Subways are essential to the economy of the city and make possible its huge density of offices, culture, arenas, stores, universities and all sorts of services. They are also essential to workers, who use them to get to their jobs and to visit friends and family.

According to U.S. Census figures, 41 percent of all New Yorkers take a subway to work, while only 12 percent take the bus and 10 percent walk. Fifty-four percent of all New York families do not own a car. Currently, a number of lines run over capacity, and passengers wait for four or five trains before they can find a spot.

Like much U.S. infrastructure, subways have not been maintained properly. The investments to keep the system resilient, capable of overcoming catastrophes and accidents, have not been made.

Superstorm Sandy battered the New York subway system in 2012, hitting the tunnels that connect the island of Manhattan to the rest of the city hard.

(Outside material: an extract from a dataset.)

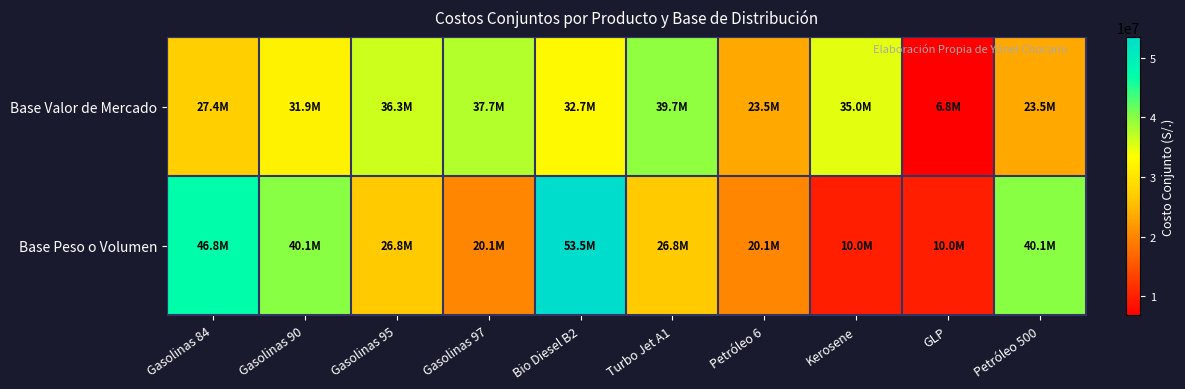

What is the total value across all series at Kerosene?

44985834.6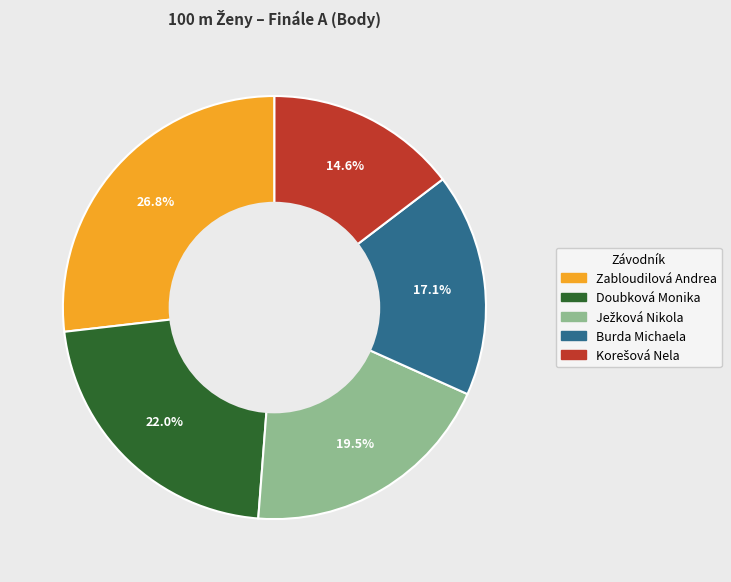

To the nearest percent, what is the combined percentage of Burda Michaela and Doubková Monika?

39%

The Canarsie tunnel, used by the L-line to connect Brooklyn and Manhattan, was filled with highly corrosive salt water for 11 days and is now falling apart.

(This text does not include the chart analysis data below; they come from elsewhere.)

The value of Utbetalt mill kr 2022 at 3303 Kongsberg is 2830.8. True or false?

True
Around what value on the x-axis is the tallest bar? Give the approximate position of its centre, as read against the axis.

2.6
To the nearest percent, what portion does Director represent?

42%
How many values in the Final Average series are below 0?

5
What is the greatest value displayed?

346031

The Canarsie tunnel was built in 1924 with only two tubes, one with a track for Brooklyn-bound trains, the other with a track for Manhattan-bound trains. Any accident blocking one tube slows down traffic significantly as only one tube is available for both directions. The tunnel is now used by nearly 250,000 passengers a day.

For 90 years, the MTA and its predecessor agencies have known the system needs an additional tube, but found it more convenient to just shut the tunnel down when there was work to do. When the MTA was replacing the signal system on the L-line with a more modern system, it stopped weekend service through the tunnel for months at a time.

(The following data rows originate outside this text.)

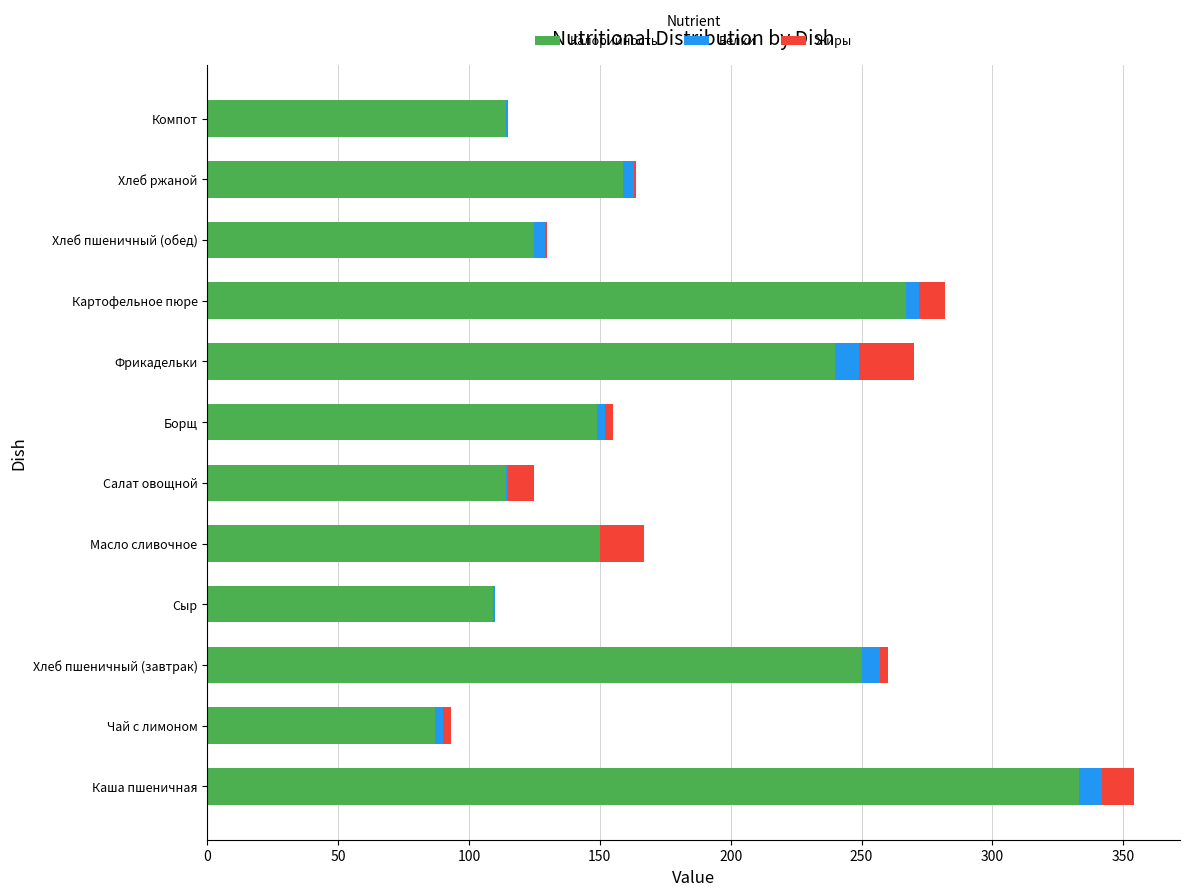

At which category is the sum across all series the highest?

Каша пшеничная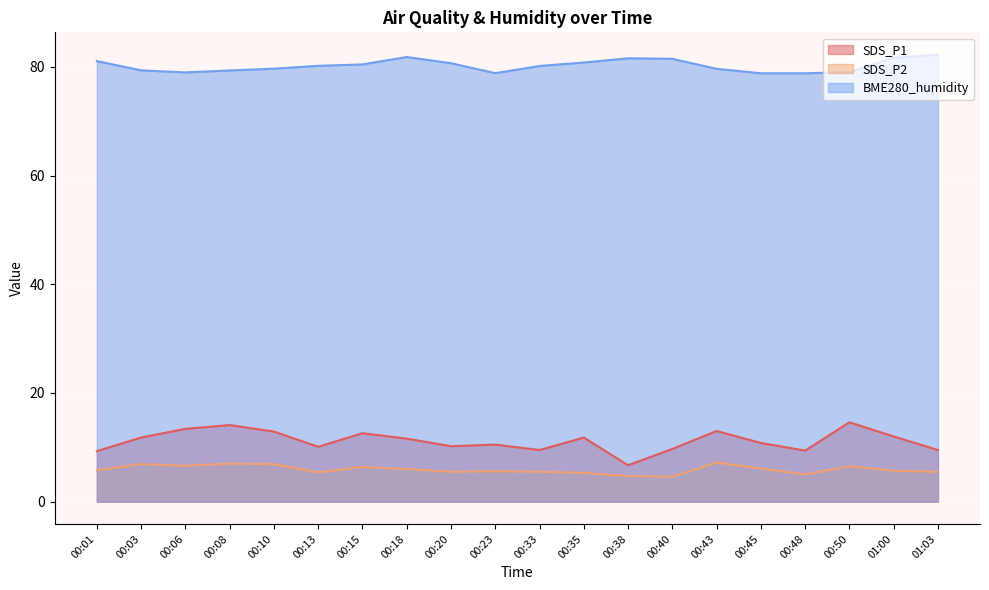

True or false: BME280_humidity has a value of 79.4 at 00:03.

True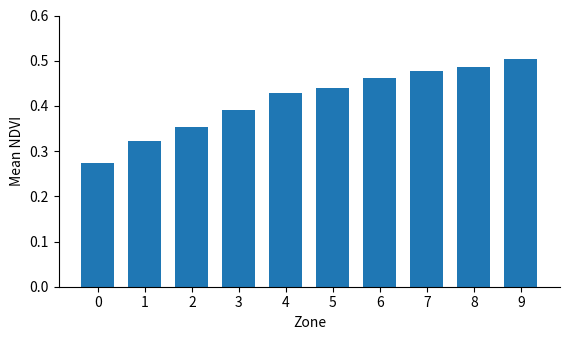

What is the change in value from 0 to 6?

+0.2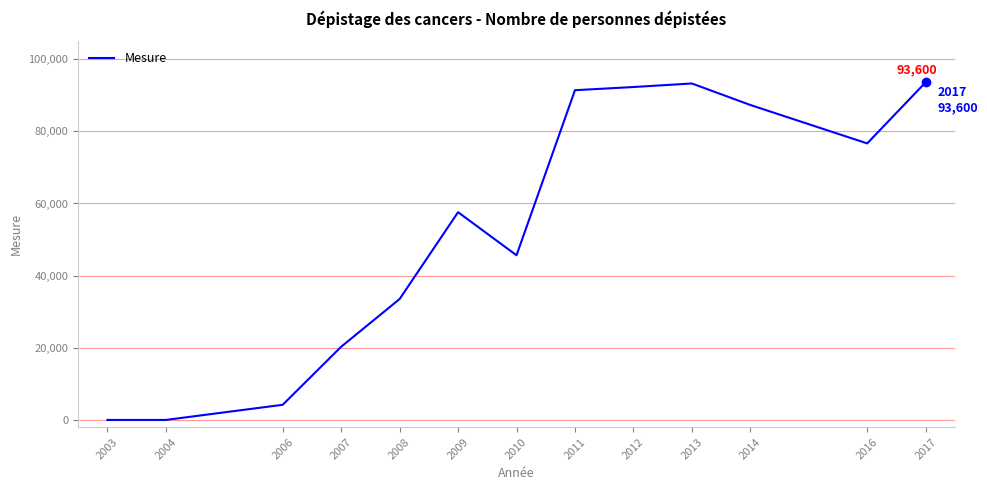

Is it true that the value at 2004 is -38311?

False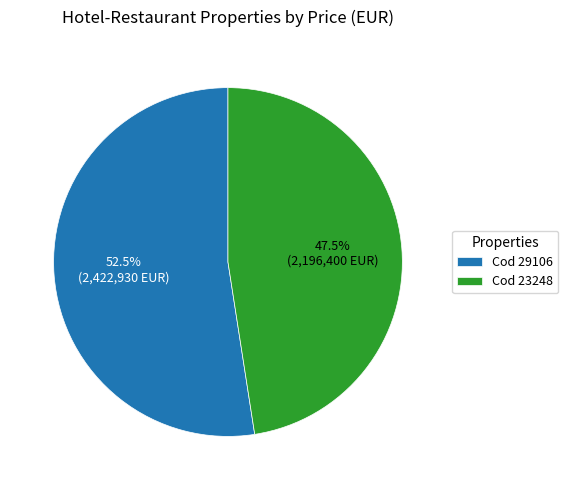

Combined, what portion of the pie is Cod 29106 and Cod 23248?

100.0%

For workers who relied on the L-line to get to jobs in Manhattan, the absence of L service was a major blow. Commutes that took 20 to 30 minutes stretched to two to three hours. Instead of simply making a few stops on the L, some workers had to transfer to two or three lines, since much of the area served by the L is not served by any other subway line.

On July 25, the MTA announced it will shut the L-line down for 18 months starting in 2019. What the MTA hasn’t announced is how the 250,000 people who use the Canarsie tunnel are going to get to work in a reasonable amount of time during the repairs. The shutdown will affect not only workers coming from Brooklyn to Manhattan. Thirty to fifty thousand people a day use the L-line in Manhattan.

One reason the MTA announced the shutdown so far in advance is that the city of New York is feuding with the state of New York for which government source will pay, and each is trying to shift blame.

But workers don’t need the blame. They need to get to work.